C'est pitoyable et malheureux parce que dans un état des droits cela ne doit pas se passer ainsi. Les citoyens ne doivent se rendre justice. Les lois guinéennes sont faites pour être respectées et non pour être violées quel qu'en soit le prétexte. Nous devons aussi lancer une campagne de lutte contre l'impunité dans les mois à venir. C'est vrai qu'il est difficile de revoir des criminels en liberté, mais la faute revient à l'Etat.

La journée internationale de soutien aux victimes de torture est célébrée le 26 juin de chaque année. Quelles sont les actions que vous comptez mener à cette occasion?

En Guinée, nous avons décidé de célébrer cette journée le 24 juin à l'Université Koffi Annan. Eventuellement, nous allons parler des conditions de détentions en Guinée parce que la torture continue dans nos prisons alors qu'elle est abolie sous toutes ses formes. Si on réfère à la Déclaration universelle des droits de l'homme, elle prévoit que nul ne doit être soumis à la torture, ni à des peines inhumaines et dégradantes. A l'occasion des manifestations, les forces de sécurité doivent savoir qu'elles ne doivent pas exercer une force de pression. L'article 3 de la même Déclaration stipule que toute personne a droit à la vie, à la liberté et à la sureté. Mais si c'est la personne qui doit te protéger qui te donne le sentiment d'insécurité ça devient inquiétant.

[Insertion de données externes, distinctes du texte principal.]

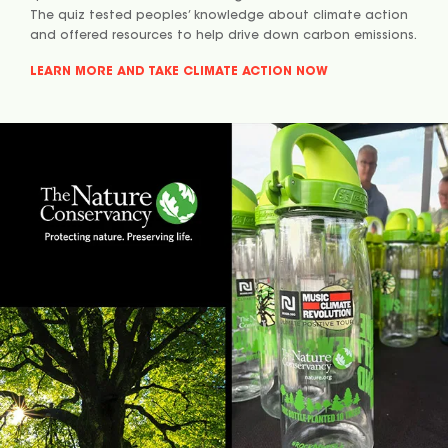
The quiz tested peoples’ knowledge about climate action
and offered resources to help drive down carbon emissions.
LEARN MORE AND TAKE CLIMATE ACTION NOW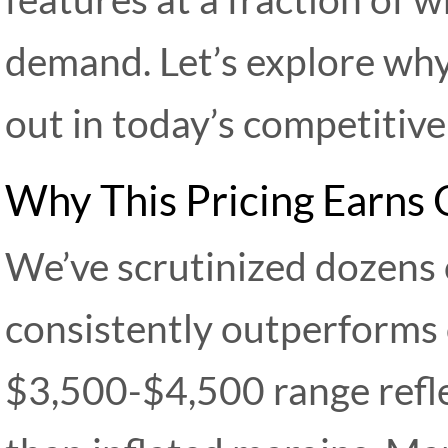
demand. Let’s explore why
out in today’s competitive
Why This Pricing Earns
We’ve scrutinized dozens 
consistently outperforms o
$3,500-$4,500 range refl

Des manifestations sont prévues dès après le ramadan sachant que par le passé cela a toujours engendré des pertes en vies humaines. La situation sociopolitique vous inquiète-t-elle?

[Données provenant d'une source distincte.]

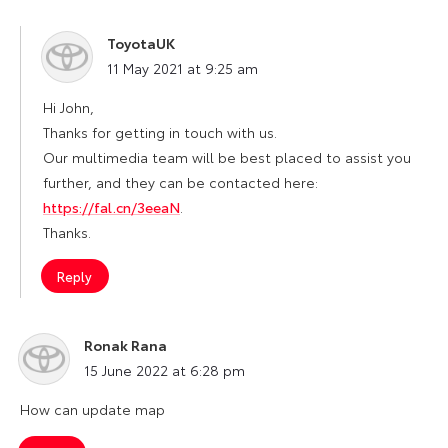
ToyotaUK
says:
11 May 2021 at 9:25 am
Hi John,
Thanks for getting in touch with us.
Our multimedia team will be best placed to assist you
further, and they can be contacted here:
https://fal.cn/3eeaN
.
Thanks.
Reply
Ronak Rana
says:
15 June 2022 at 6:28 pm
How can update map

L'article 10 de la Constitution autorise les manifestations. Mais nous sommes inquiets parce qu'en Guinée les manifestations engendrent toujours des pertes en vies humaines. C'est important que les forces de sécurité s'abstiennent de tirer à balles réelles contre des manifestants. Le maintien d'ordre requiert l'usage des armes conventionnelles comme le gaz lacrymogène. Il y a eu tellement des morts à l'occasion des manifestations, mais il n'y a jamais eu de justice. C'est pourquoi, nous devons nous battre pour instaurer un véritable état des droits dans notre pays.